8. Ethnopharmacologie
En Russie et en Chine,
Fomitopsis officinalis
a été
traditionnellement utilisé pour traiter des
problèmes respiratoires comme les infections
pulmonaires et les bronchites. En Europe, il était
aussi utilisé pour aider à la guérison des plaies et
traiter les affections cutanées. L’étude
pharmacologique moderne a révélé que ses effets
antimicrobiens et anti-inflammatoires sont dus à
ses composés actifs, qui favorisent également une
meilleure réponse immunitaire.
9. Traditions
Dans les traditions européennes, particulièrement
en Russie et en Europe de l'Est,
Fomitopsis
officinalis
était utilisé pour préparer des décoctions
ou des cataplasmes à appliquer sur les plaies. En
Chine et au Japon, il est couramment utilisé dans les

- **Assignment**
Each line, starting with the one containing "aussi utilisé pour" and ending with the last line of the records above, should be reproduced exactly.

- **Response**
aussi utilisé pour aider à la guérison des plaies et
traiter les affections cutanées. L’étude
pharmacologique moderne a révélé que ses effets
antimicrobiens et anti-inflammatoires sont dus à
ses composés actifs, qui favorisent également une
meilleure réponse immunitaire.
9. Traditions
Dans les traditions européennes, particulièrement
en Russie et en Europe de l'Est,
Fomitopsis
officinalis
était utilisé pour préparer des décoctions
ou des cataplasmes à appliquer sur les plaies. En
Chine et au Japon, il est couramment utilisé dans les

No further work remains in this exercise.